Ball and fellow group members Jen Cass, Annie Capps and Eric Janetsky partnered for this project with Vista Maria. Founded 130 years ago as a Catholic orphanage, the center provides treatment, support and education for girls who are trying to overcome hardships ranging from homelessness to physical abuse.

Because a number of the girls in the program are sexual assault victims, The Detroit News is not naming them.

During the week-long session, each girl was given a notebook to record her thoughts, which would eventually be turned into songs.

“The girls that participated in Lost Voices are farther along in their journey of healing,” said Angela Aufdemberge, CEO and president of Vista Maria. “Talking about it helps with the process of first being a victim, to becoming a survivor and then eventually becoming an advocate. These girls are smart, they are being empowered and have a bright future ahead of them.”

One of the participants, a 15-year-old girl, wrote a poem about her mother, who died five years ago.

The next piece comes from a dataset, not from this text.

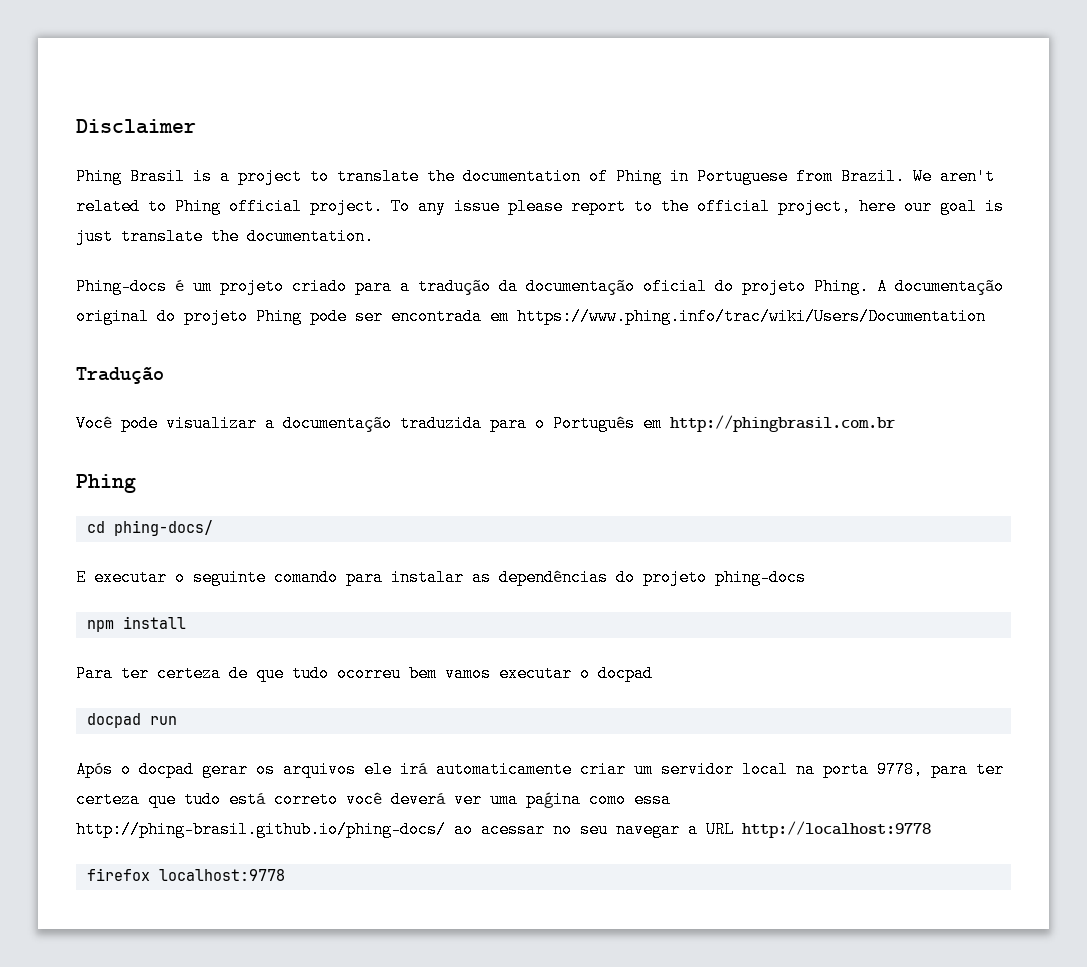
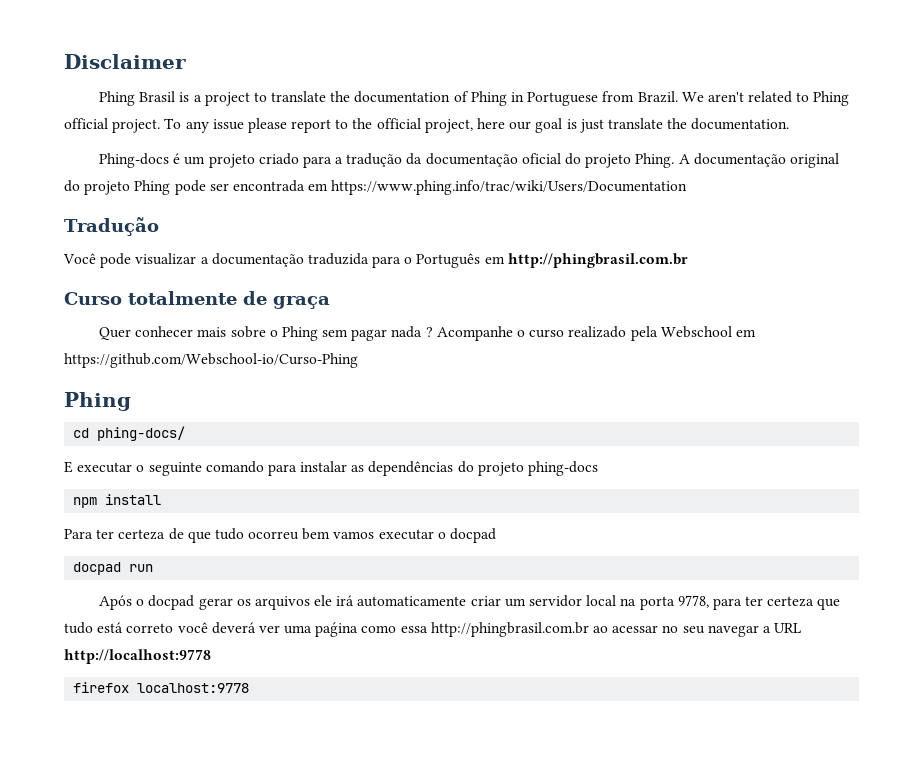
(895, 423) none -> [64,291,330,309] [98,326,756,341] [64,353,358,368] // Curso totalmente de graça // Quer conhecer mais sobre o Phing sem pagar nada ? Acompanhe o curso realizado pela Webschool em https://github.com/Webschool-io/Curso-Phing
[76,821,446,838] http://phing-brasil.github.io/phing-docs/ -> [430,622,589,637] http://phingbrasil.com.br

“I really liked participating in this program because it helped me cope with my anger,” she said. “My goal is to one day be who I want to be.”

Another girl, 17, had to overcome her fear of singing in front of others for her solo performance of a love song she wrote.

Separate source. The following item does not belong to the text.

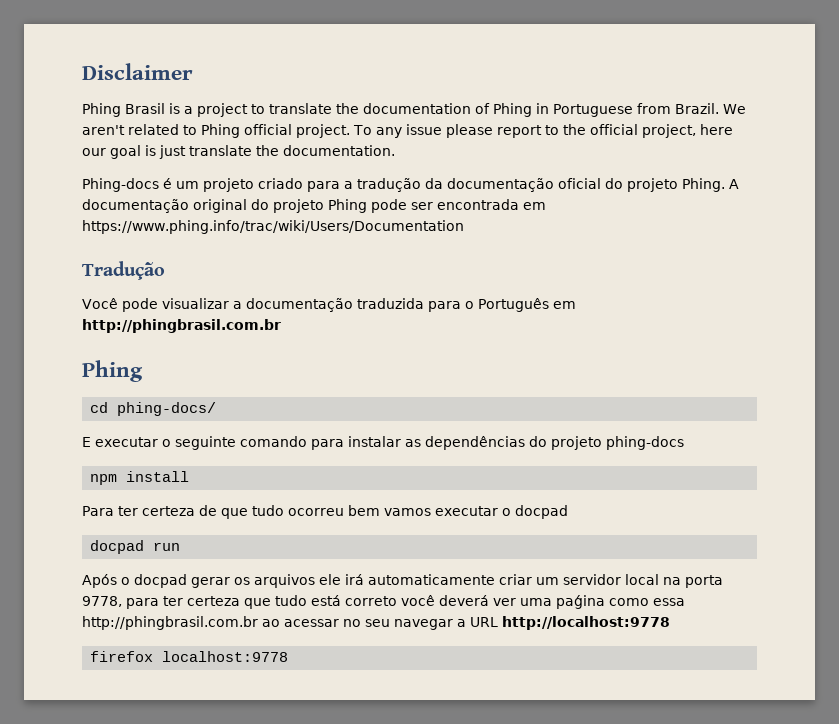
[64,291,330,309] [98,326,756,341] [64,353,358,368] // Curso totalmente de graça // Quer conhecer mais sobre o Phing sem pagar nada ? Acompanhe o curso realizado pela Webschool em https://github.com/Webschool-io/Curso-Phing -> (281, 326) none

“I have never sang in front of people before,” she said. “This week I have learned to express myself and be more open. I’m gaining more confidence and the staff really helped me to believe that I can really do this.”

In one especially heart-wrenching moment, Cass performed a song one of the workshop participants wrote that detailed how she overcame her experiences with neglect and abuse. The girl left the program earlier in the week and went home.

Cries and screams erupted from the audience, and some had to be escorted from the room.

“I couldn’t begin to image the things that these girls have lived through,” Ball said. “The rediscovery of self and self-esteem is one of the most important things that comes with healing. Music helps. These women are the future mothers of the next generation. Why wouldn’t we help them?”